INSTRUCTIONS FOR THE TASK :: This exercise asks for every line of the material that contains the word "vous".
------ INPUT RECORDS ------
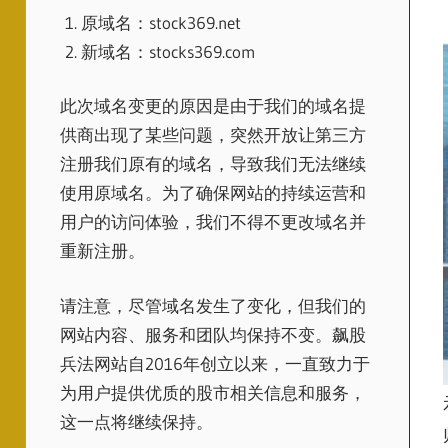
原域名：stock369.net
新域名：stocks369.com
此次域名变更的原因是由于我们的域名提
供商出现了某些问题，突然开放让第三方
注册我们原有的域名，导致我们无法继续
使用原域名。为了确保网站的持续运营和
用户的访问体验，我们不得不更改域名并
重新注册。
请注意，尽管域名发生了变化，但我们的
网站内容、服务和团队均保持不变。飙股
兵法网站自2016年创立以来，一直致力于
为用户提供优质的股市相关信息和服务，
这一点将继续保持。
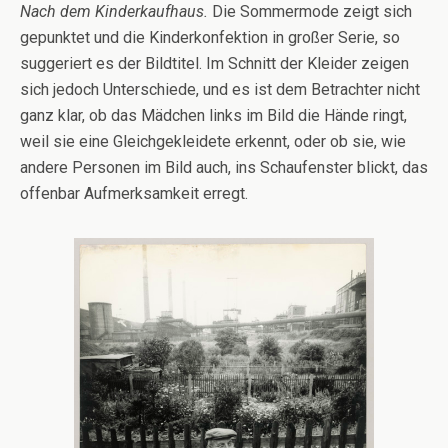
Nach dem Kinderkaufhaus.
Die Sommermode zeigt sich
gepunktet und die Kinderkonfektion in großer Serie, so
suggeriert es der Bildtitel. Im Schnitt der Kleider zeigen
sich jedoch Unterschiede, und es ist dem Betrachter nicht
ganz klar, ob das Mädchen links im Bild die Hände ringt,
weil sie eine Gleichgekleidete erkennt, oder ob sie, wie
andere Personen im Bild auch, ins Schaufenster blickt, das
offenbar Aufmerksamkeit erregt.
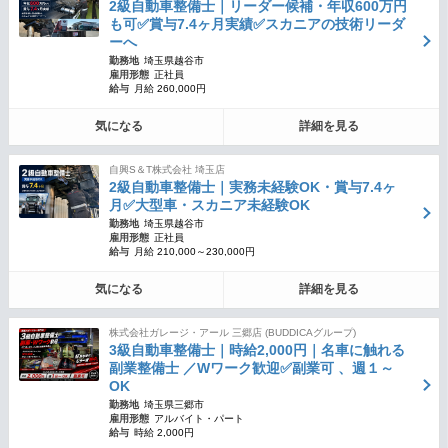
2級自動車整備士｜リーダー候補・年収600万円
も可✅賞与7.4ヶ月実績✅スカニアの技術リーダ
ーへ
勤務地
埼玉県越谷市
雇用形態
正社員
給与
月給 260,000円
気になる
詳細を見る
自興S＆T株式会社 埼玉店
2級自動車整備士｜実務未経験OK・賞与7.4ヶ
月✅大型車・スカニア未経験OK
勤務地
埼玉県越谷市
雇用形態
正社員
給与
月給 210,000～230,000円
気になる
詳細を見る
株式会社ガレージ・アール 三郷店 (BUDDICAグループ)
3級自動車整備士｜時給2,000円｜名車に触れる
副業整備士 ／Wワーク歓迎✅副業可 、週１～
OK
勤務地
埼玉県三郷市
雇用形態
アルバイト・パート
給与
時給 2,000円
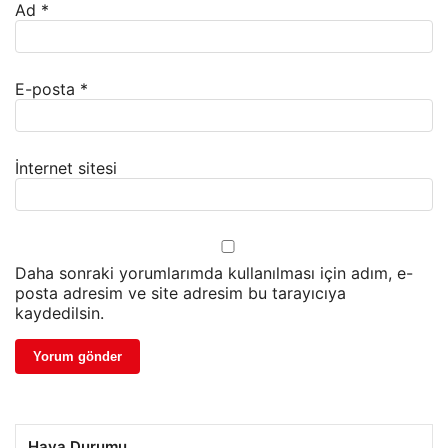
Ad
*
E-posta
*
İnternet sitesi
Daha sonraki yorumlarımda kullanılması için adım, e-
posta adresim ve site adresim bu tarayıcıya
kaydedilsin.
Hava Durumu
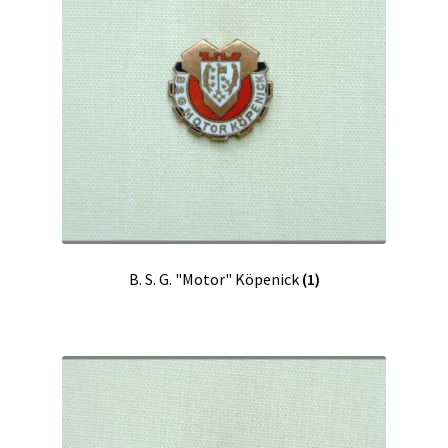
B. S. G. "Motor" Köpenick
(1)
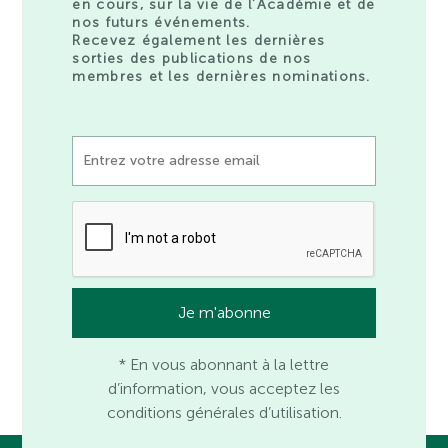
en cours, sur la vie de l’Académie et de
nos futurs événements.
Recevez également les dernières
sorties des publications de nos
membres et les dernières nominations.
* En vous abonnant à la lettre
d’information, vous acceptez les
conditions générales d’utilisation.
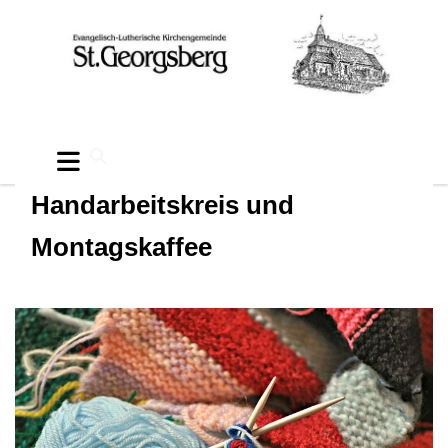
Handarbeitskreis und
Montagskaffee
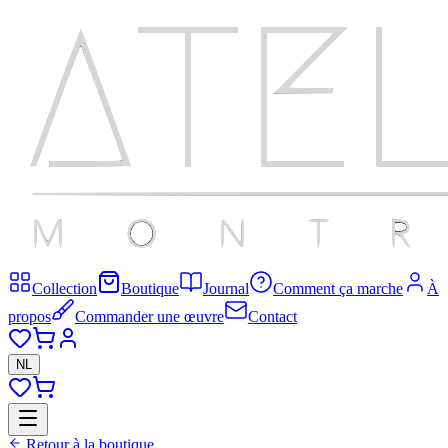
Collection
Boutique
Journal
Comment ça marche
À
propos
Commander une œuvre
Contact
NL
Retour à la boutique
------
------ INPUT RECORDS ------
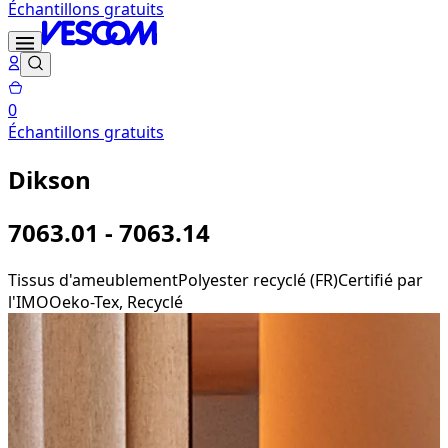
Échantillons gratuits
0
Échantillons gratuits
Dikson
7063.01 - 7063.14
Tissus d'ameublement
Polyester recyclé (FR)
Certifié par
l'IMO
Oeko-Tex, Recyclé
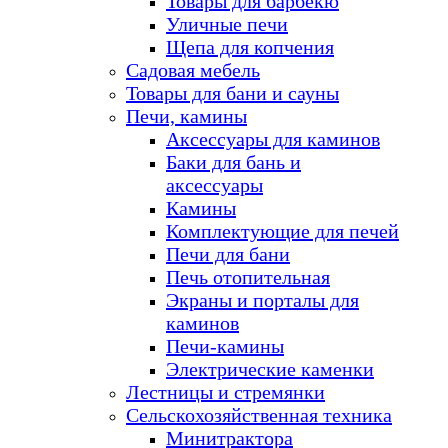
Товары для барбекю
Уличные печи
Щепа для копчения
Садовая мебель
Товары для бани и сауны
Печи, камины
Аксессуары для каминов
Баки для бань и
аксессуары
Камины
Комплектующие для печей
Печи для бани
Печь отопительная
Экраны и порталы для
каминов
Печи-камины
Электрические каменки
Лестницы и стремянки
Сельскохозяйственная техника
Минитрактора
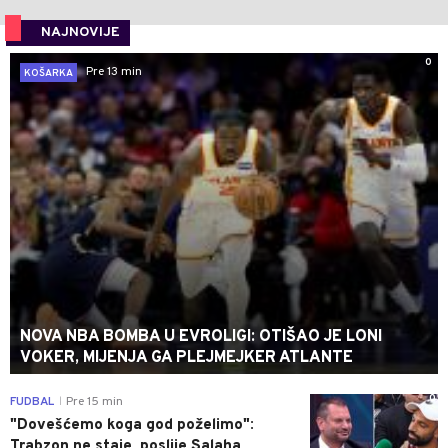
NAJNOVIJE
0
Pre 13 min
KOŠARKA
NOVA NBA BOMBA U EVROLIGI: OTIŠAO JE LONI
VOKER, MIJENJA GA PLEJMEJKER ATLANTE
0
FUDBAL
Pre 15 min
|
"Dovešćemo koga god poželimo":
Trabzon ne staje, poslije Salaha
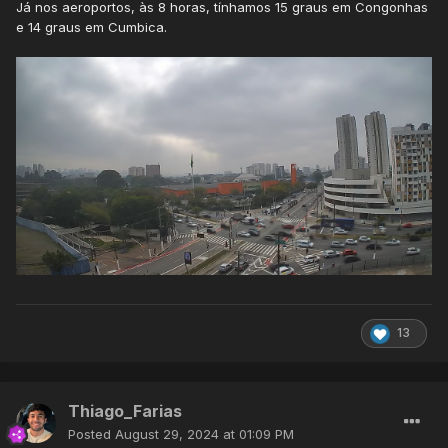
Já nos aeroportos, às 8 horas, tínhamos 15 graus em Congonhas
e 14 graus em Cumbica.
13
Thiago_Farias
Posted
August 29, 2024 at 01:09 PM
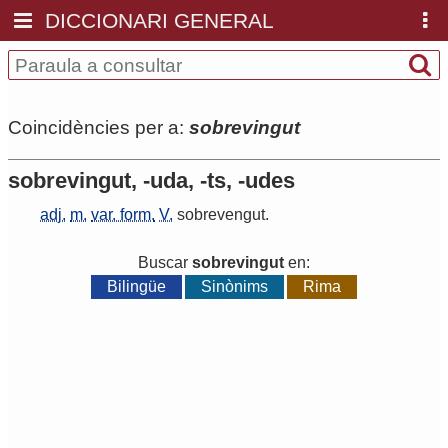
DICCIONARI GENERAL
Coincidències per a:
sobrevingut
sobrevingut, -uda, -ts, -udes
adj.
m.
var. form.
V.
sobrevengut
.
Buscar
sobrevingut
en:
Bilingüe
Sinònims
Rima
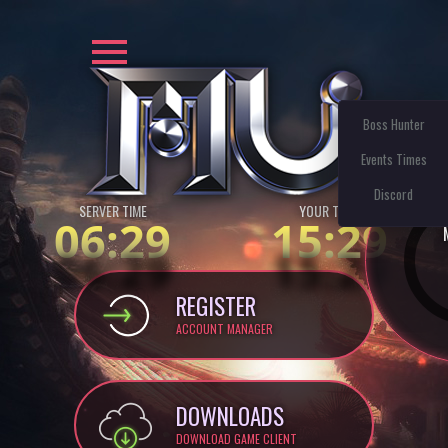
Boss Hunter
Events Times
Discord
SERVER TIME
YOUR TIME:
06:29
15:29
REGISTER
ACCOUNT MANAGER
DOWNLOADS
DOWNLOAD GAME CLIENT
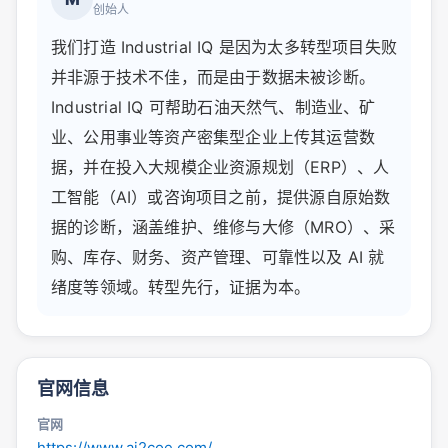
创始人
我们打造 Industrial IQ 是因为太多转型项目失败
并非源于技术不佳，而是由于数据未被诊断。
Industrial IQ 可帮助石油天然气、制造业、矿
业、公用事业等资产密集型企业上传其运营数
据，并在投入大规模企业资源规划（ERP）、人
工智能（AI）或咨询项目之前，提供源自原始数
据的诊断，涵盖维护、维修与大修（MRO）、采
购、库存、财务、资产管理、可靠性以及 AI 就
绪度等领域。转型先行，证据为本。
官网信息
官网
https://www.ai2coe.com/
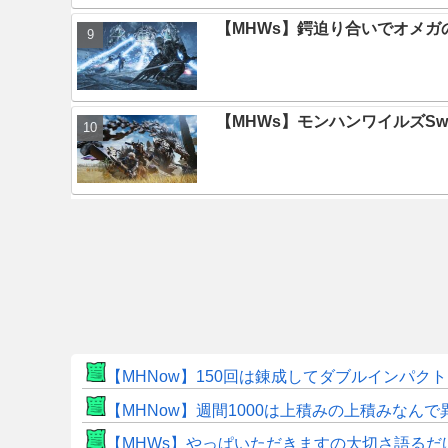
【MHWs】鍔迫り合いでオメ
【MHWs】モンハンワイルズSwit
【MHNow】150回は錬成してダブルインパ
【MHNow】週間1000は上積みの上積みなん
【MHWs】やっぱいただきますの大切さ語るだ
------
YOUR SOLUTION ::
* En vous abonnant à la lettre
d’information, vous acceptez les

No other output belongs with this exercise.